Teaching computer technology has a number problems associated with it at a systemic level in Ontario education, but this is my local attempt to resolve some of those problems in terms of accessibility and functionality.
I was recently talking to a dairy farmer who was telling me about the computer network they use for milk capture and assessment. This wireless system allows them to keep track of individual cow health and has produced a significant bump in the quantity and quality of their produce; he also thought it made for happier cows. Last summer we gave a ride to a French PhD student from the University of Guelph who got stuck on a bicycle in a thunderstorm, he was a doctor of genetic engineering. When I asked him if he wished he'd studied anything else he immediately said, 'computer programming.' When I asked why he said that all of the gene sequencing they are doing is taking place in computer simulations and not being able to program meant he couldn't do it as well as he wanted to. From farmers to gene sequencers - technical fluency in computer technology is influencing and redefining the work they are doing.

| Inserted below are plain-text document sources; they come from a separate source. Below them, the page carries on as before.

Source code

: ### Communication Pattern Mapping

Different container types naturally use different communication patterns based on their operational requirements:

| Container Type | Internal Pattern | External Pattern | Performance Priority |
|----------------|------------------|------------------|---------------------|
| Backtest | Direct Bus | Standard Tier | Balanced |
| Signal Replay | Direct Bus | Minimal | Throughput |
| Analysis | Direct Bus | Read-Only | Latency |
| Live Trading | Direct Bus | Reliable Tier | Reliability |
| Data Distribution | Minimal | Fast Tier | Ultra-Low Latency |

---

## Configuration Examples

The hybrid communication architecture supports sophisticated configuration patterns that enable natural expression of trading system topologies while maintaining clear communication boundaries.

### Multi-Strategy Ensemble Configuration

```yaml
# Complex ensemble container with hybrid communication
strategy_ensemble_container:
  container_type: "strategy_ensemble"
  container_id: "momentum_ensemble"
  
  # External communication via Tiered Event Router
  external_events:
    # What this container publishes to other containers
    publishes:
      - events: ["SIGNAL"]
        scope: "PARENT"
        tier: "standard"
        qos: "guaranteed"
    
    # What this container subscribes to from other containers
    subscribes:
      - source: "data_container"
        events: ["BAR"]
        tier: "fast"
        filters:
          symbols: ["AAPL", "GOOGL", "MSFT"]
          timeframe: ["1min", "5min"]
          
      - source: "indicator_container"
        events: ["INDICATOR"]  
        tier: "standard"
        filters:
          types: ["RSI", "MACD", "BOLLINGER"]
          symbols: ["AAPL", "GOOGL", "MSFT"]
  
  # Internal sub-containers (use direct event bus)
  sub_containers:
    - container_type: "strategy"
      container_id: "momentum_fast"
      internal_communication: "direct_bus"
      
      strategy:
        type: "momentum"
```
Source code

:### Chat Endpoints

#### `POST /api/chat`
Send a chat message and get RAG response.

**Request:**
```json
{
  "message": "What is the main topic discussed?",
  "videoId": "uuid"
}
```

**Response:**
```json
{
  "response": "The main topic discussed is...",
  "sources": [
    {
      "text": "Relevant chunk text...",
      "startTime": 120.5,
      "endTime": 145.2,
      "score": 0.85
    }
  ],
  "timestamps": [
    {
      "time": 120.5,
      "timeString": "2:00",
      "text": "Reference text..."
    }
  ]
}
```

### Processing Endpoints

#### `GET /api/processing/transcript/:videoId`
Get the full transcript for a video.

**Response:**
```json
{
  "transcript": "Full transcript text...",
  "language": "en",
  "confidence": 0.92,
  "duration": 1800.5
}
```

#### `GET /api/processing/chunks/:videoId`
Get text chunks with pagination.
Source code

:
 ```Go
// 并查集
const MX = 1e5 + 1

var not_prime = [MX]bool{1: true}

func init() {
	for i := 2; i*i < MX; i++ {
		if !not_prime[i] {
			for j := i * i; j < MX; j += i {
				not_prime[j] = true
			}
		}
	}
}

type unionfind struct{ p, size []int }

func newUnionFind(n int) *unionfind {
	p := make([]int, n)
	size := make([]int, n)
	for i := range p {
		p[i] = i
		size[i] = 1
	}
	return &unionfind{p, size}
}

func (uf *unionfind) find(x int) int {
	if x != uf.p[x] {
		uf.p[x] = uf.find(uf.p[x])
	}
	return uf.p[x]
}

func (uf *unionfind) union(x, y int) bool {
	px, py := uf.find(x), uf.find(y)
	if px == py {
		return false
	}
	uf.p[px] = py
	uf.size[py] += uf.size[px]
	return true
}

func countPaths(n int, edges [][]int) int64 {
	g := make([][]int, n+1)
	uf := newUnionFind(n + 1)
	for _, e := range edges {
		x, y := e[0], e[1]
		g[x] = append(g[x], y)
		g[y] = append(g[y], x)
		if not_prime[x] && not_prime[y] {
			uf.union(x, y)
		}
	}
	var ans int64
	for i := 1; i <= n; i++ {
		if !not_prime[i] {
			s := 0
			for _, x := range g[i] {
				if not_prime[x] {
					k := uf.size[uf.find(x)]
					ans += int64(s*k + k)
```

|Individualized technology training for students at all|
levels of experience and skill.
Research indicates that the general technical fluency of Canada's population is abysmal. Holding students to an absolute standard isn't a way to induce them into voluntarily (unlike geography, history, phys-ed and art, ICT isn't a required course in any Ontario classroom) improving this deficit. If we believe the simple fact that information and communication technical fluency will help you in pretty much every job these days, then this approach focused on accessibility and empowerment should be the norm, not the exception.